The data also indicated that one particular angiotensin receptor blocker — losartan — had the most powerful effect on lowering epilepsy risk, but the researchers said more work is needed to confirm that. 

Toward clinical trials

All blood pressure medications likely have an impact on decreasing epilepsy risk because high blood pressure is a contributing factor to epilepsy. Keeping blood pressure under control through any combination of antihypertensive drugs and lifestyle factors can therefore lower a person’s chance of developing epilepsy, Meador said. 

However, the new research suggests that angiotensin receptor blockers might be more beneficial than other antihypertensives for patients to reduce the risk of epilepsy.

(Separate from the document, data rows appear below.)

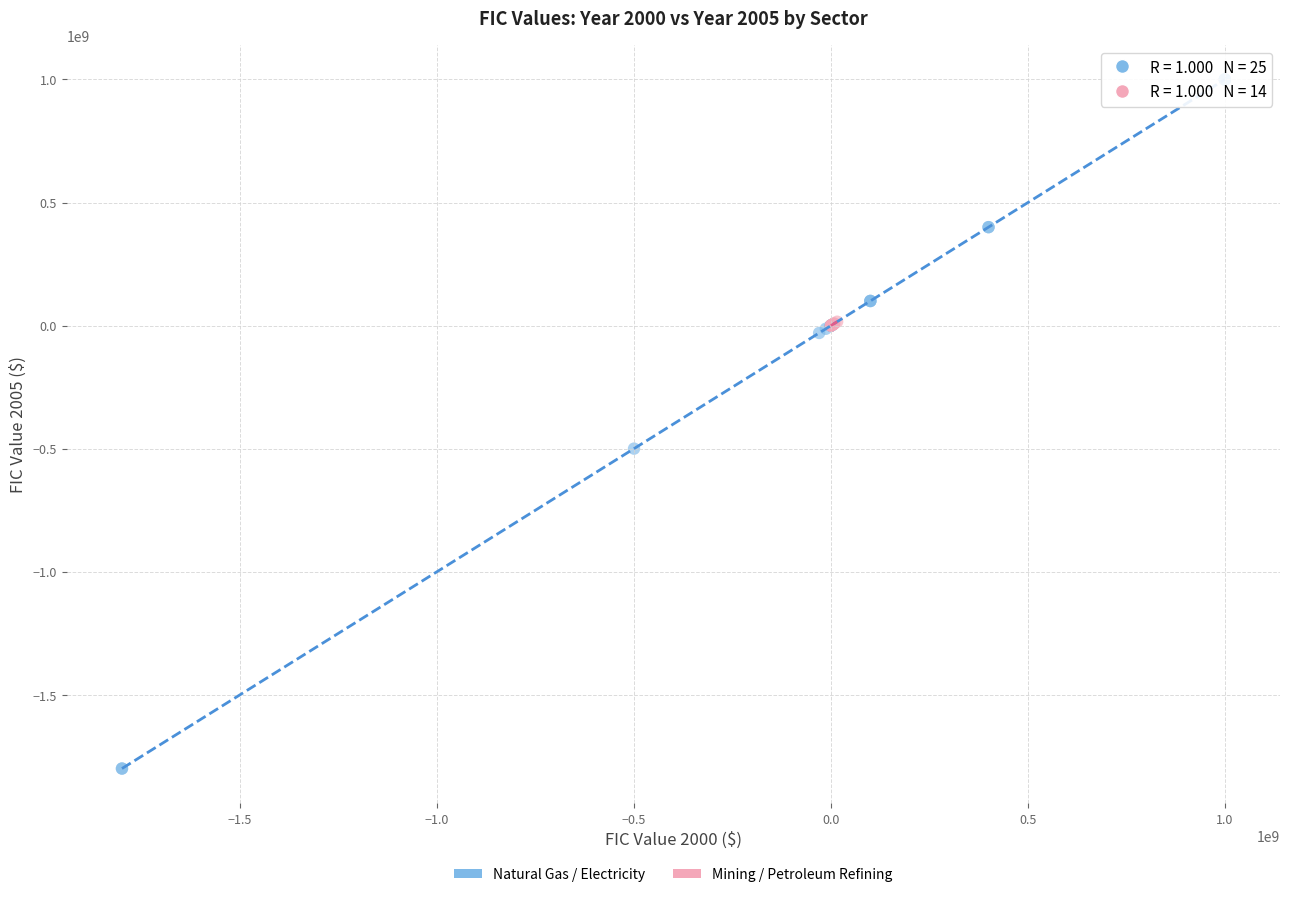

Which series reaches the maximum Y coordinate?

Natural Gas / Electricity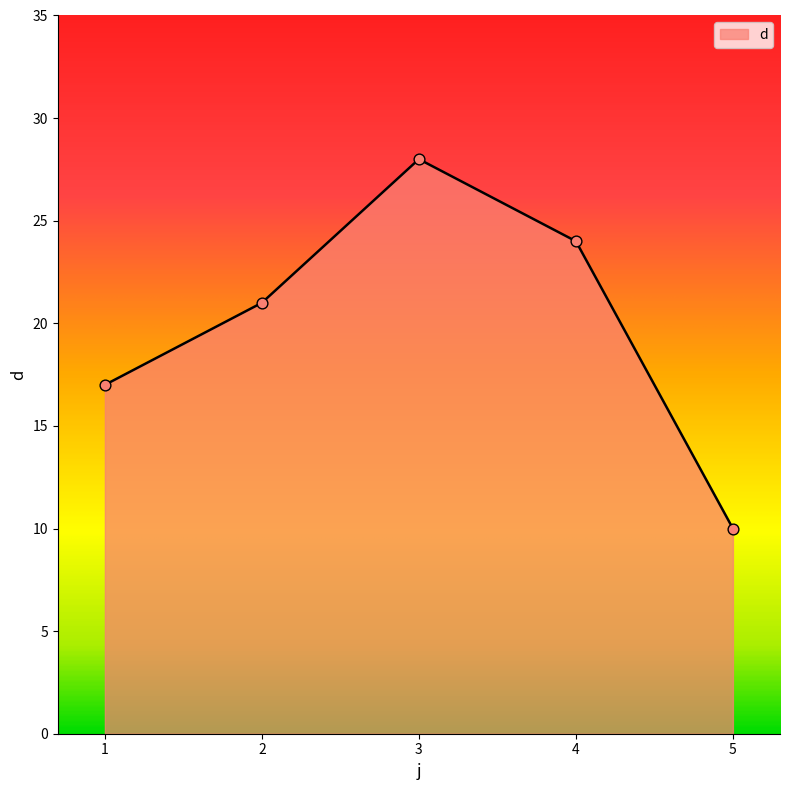

What is the change in value from 4 to 5?

-14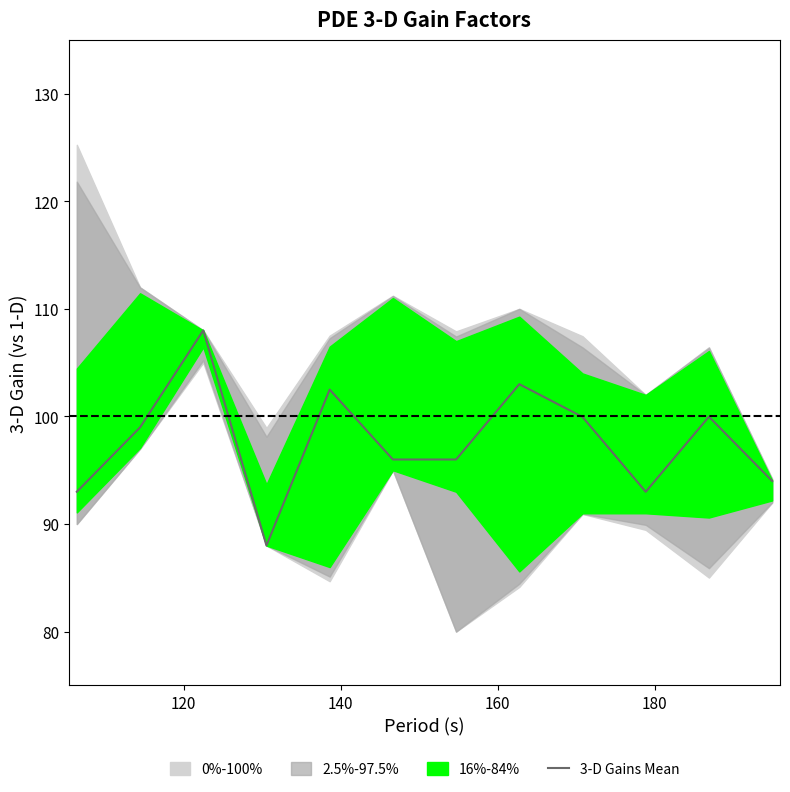

What is the highest value of the 3-D Gains Mean series?

108.0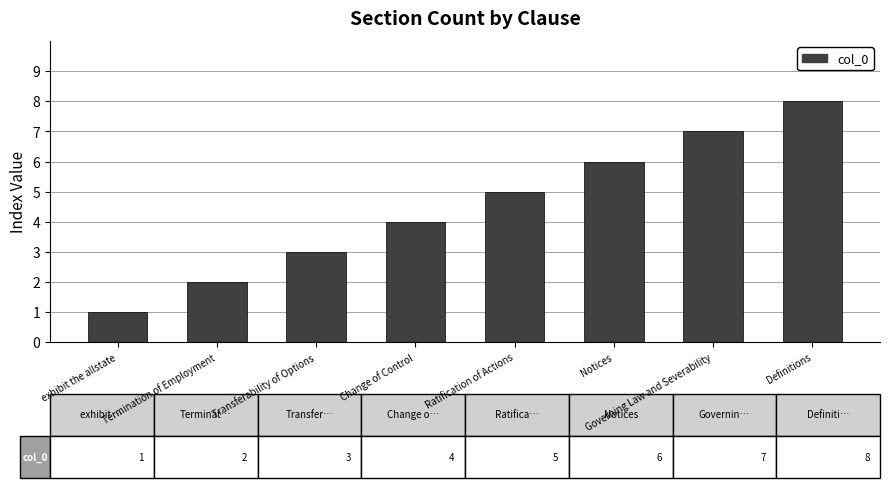

List the labels in order of value, smallest first.

exhibit the allstate, Termination of Employment, Transferability of Options, Change of Control, Ratification of Actions, Notices, Governing Law and Severability, Definitions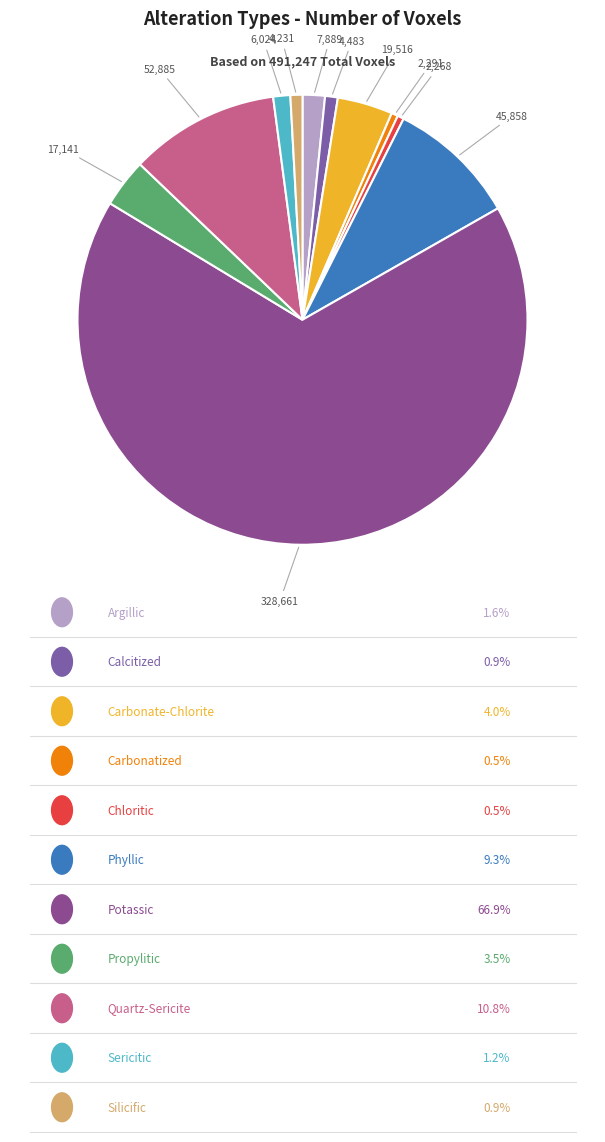

Count the number of slices in the pie.

11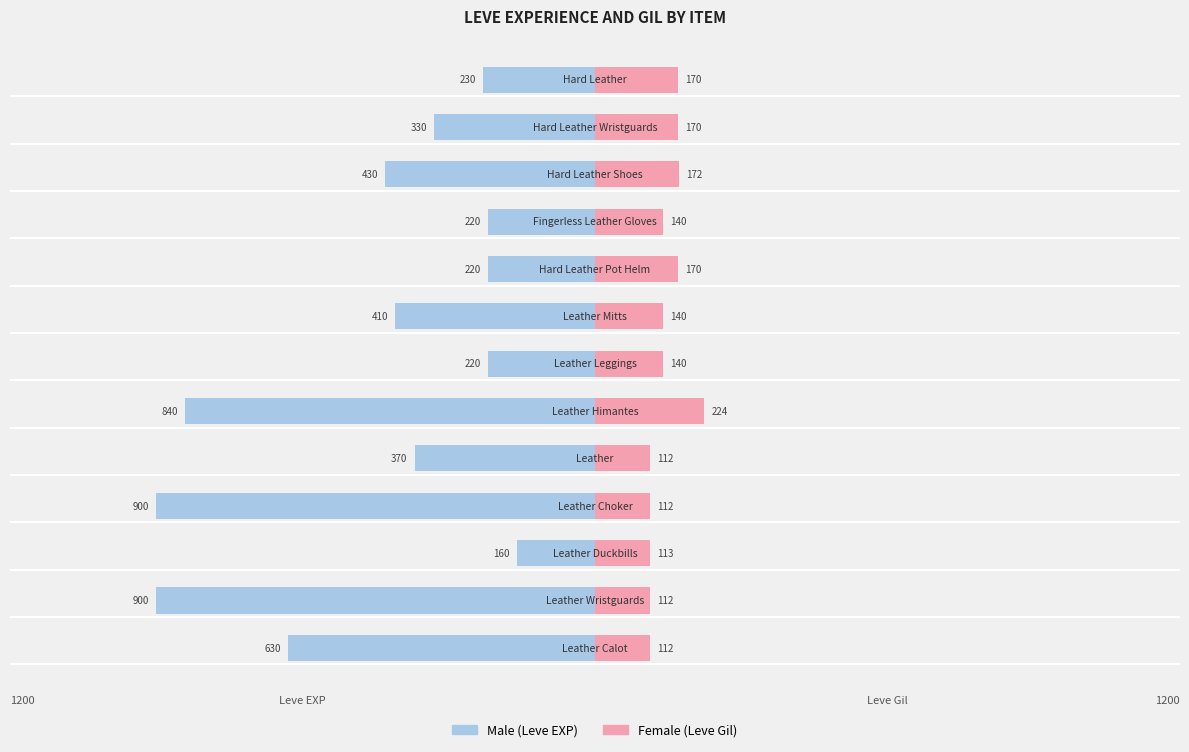

Which series changed the most between 0 and 7?

Male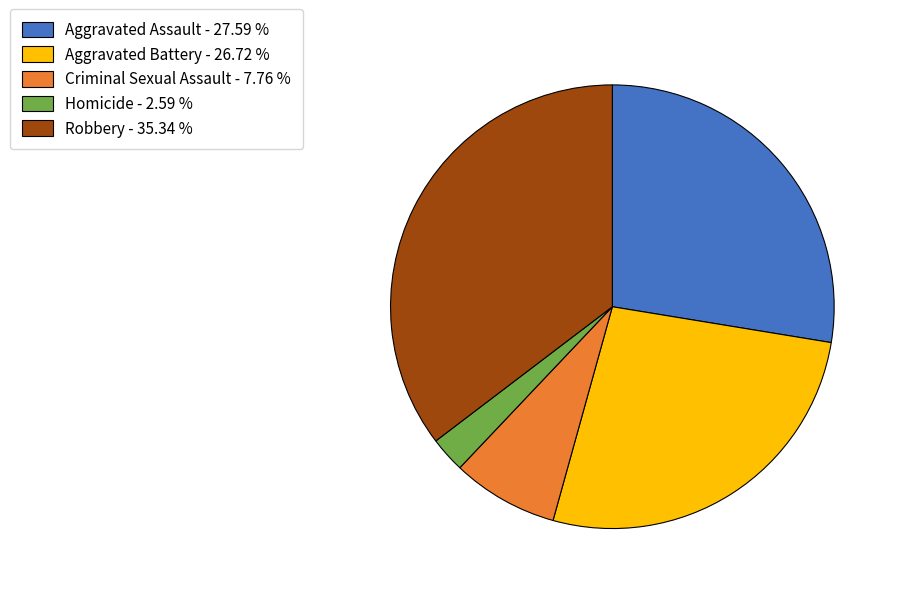

Which has a higher value, Aggravated Assault - 27.59 % or Criminal Sexual Assault - 7.76 %?

Aggravated Assault - 27.59 %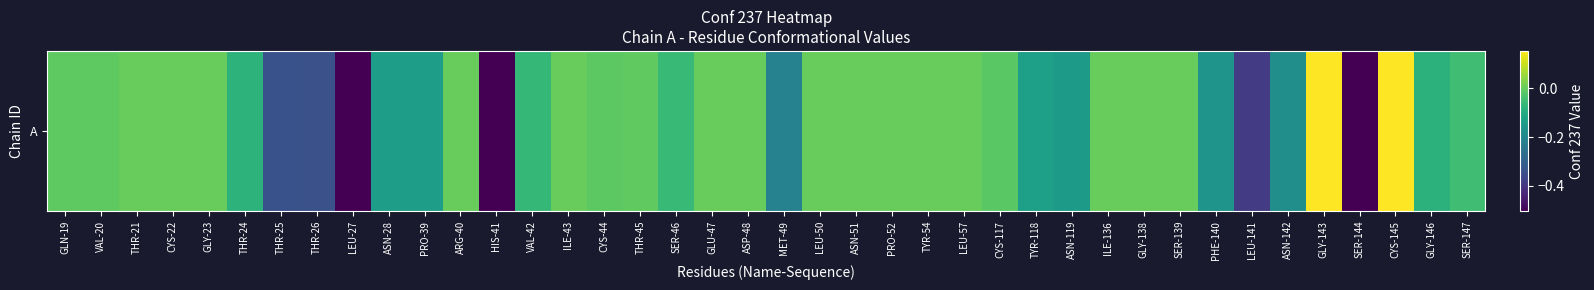

List the labels in order of value, smallest first.

LEU-27, SER-144, HIS-41, LEU-141, THR-26, THR-25, MET-49, ASN-142, PHE-140, ASN-119, ASN-28, PRO-39, TYR-118, GLY-146, THR-24, VAL-42, SER-46, SER-147, CYS-117, CYS-44, VAL-20, GLN-19, THR-45, THR-21, CYS-22, GLY-23, ARG-40, ILE-43, GLU-47, ASP-48, LEU-50, ASN-51, PRO-52, TYR-54, LEU-57, ILE-136, GLY-138, SER-139, GLY-143, CYS-145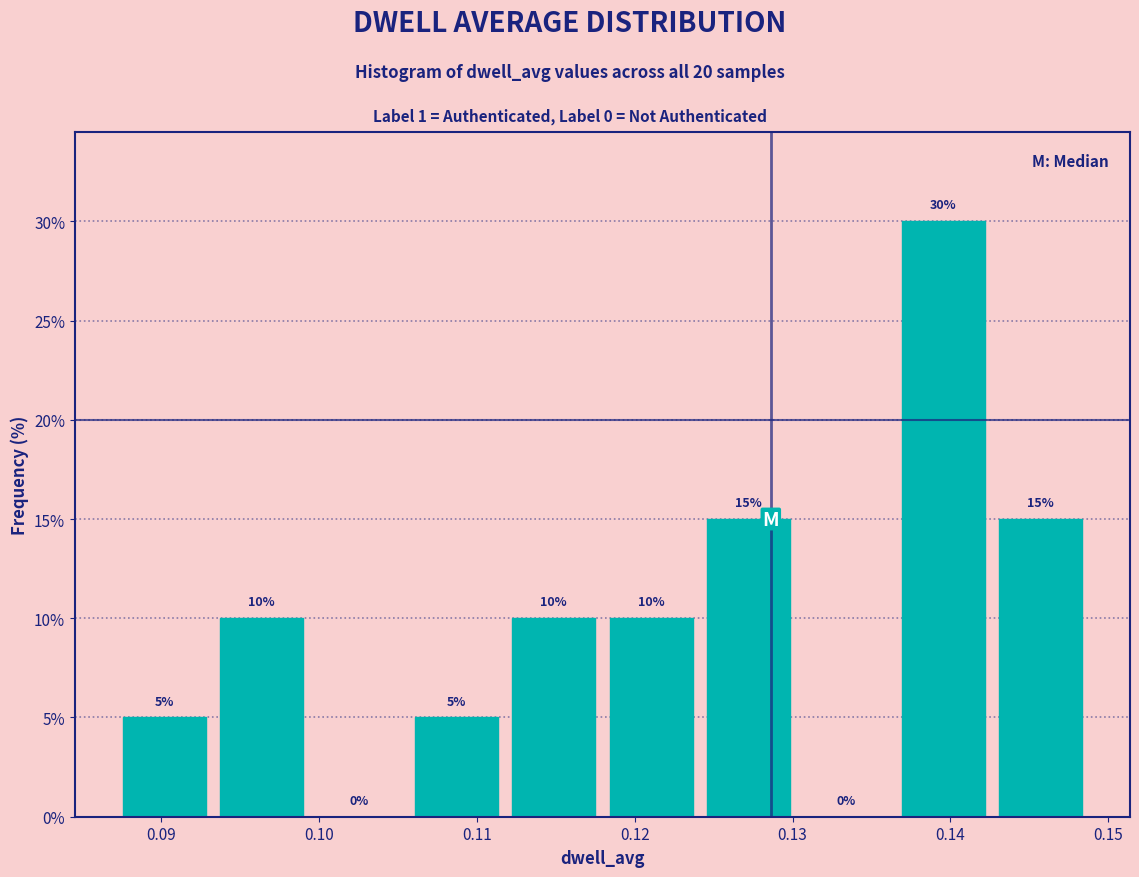

What is the height of the bar covering 0.136 to 0.143 on the x-axis? The bar edges are not printed on the chart, so give them approximately, as read against the axis.

30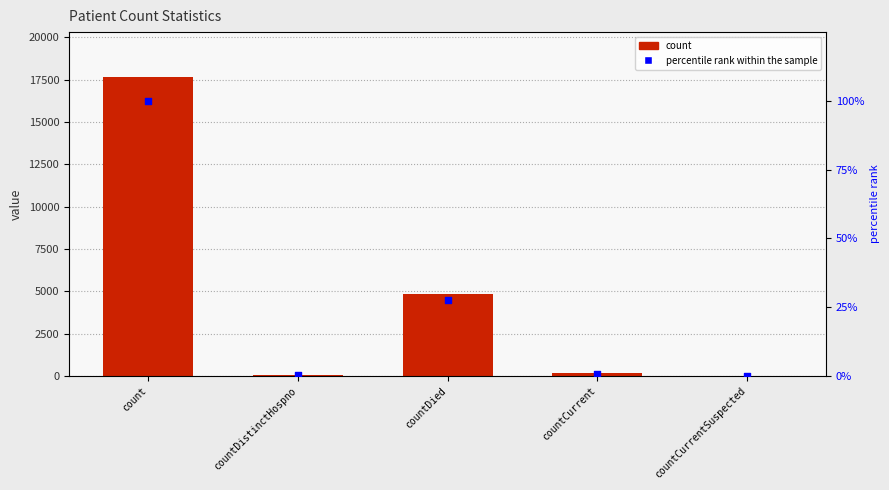

Is the value of percentile rank within the sample at count greater than the value of count at countCurrentSuspected?

Yes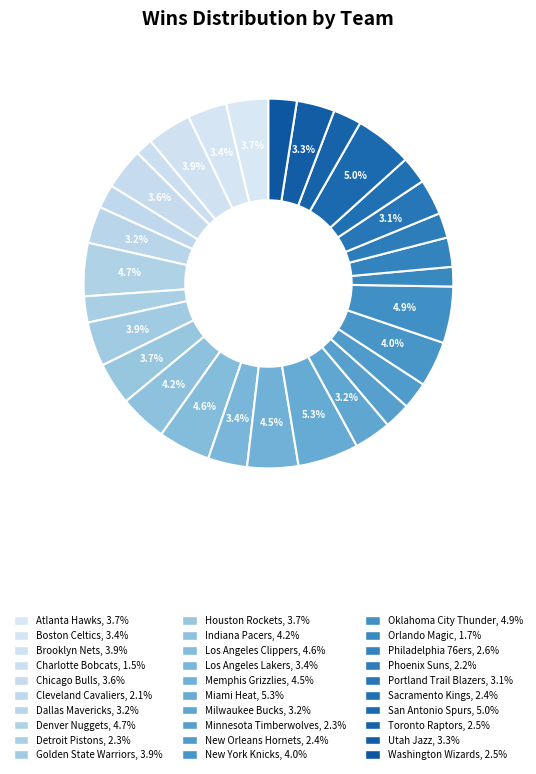

To the nearest percent, what is the combined percentage of Indiana Pacers and Golden State Warriors?

8%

In the new study, about 14% of people taking a blood pressure drug took angiotensin receptor blockers, while most took other classes of drugs to control their blood pressure, including beta blockers, calcium channel blockers and angiotensin-converting enzyme inhibitors. 

“This could be a new chapter in the story of preventive medicine,” Meador said. “There are so many people with stroke or high blood pressure; knowing that this class of drug not only lowers blood pressure but also helps lower their epilepsy risk could change how we treat them.”

However, Meador added, randomized clinical trials are needed to prove the association between angiotensin receptor blockers and reduce epilepsy risk before treatment guidelines change. 

Researchers from Brown University were also involved in the research. 

The researchers have no outside funding sources or conflicts of interest to disclose.